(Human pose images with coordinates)
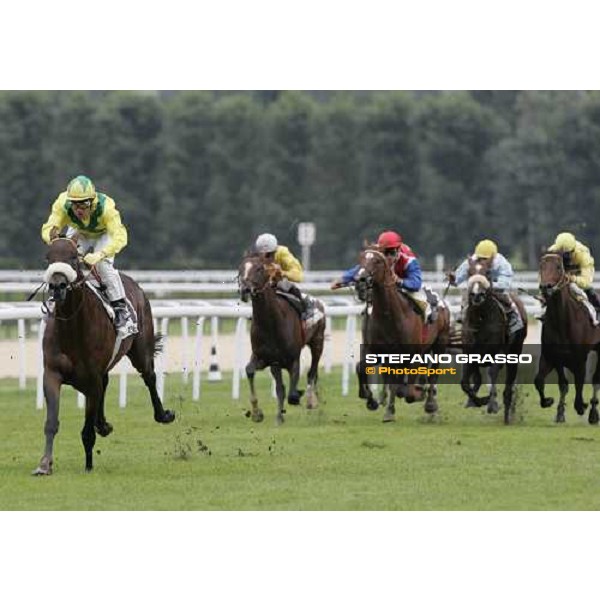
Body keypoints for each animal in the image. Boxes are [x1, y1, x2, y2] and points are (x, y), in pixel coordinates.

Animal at [32, 237, 175, 476]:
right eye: (47, 258)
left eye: (73, 257)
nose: (57, 286)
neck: (72, 327)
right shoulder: (52, 374)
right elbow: (51, 422)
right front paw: (44, 464)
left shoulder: (92, 378)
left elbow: (87, 430)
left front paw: (88, 465)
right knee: (107, 383)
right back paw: (103, 424)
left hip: (141, 350)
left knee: (149, 377)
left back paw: (162, 415)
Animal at [237, 253, 326, 426]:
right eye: (240, 269)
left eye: (259, 269)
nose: (245, 290)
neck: (271, 323)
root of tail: (318, 302)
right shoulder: (267, 359)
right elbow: (253, 372)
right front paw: (258, 413)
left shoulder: (293, 359)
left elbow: (292, 393)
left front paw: (298, 397)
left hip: (317, 342)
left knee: (312, 372)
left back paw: (311, 400)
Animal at [354, 244, 448, 422]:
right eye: (361, 258)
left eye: (377, 261)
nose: (360, 281)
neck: (389, 315)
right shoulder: (375, 350)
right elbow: (361, 368)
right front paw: (371, 399)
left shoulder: (412, 354)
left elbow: (405, 390)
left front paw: (418, 394)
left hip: (440, 344)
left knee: (432, 374)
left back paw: (430, 403)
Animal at [460, 256, 524, 422]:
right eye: (469, 272)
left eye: (487, 272)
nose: (476, 295)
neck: (481, 318)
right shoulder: (469, 353)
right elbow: (465, 383)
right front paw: (478, 400)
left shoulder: (497, 352)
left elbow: (492, 374)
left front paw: (491, 403)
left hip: (514, 352)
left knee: (508, 383)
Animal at [536, 251, 600, 424]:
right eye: (541, 266)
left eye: (558, 267)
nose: (545, 287)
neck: (562, 322)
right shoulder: (554, 357)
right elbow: (548, 382)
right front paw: (554, 407)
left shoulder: (580, 358)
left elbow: (579, 382)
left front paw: (581, 406)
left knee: (596, 380)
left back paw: (593, 413)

(ASSIGNMENT) Note each line above that holds "elbow", then copy all of them.

(RESPONSE TO THIS EXERCISE)
right elbow: (51, 422)
left elbow: (87, 430)
right elbow: (253, 372)
left elbow: (292, 393)
right elbow: (361, 368)
left elbow: (405, 390)
right elbow: (465, 383)
left elbow: (492, 374)
right elbow: (548, 382)
left elbow: (579, 382)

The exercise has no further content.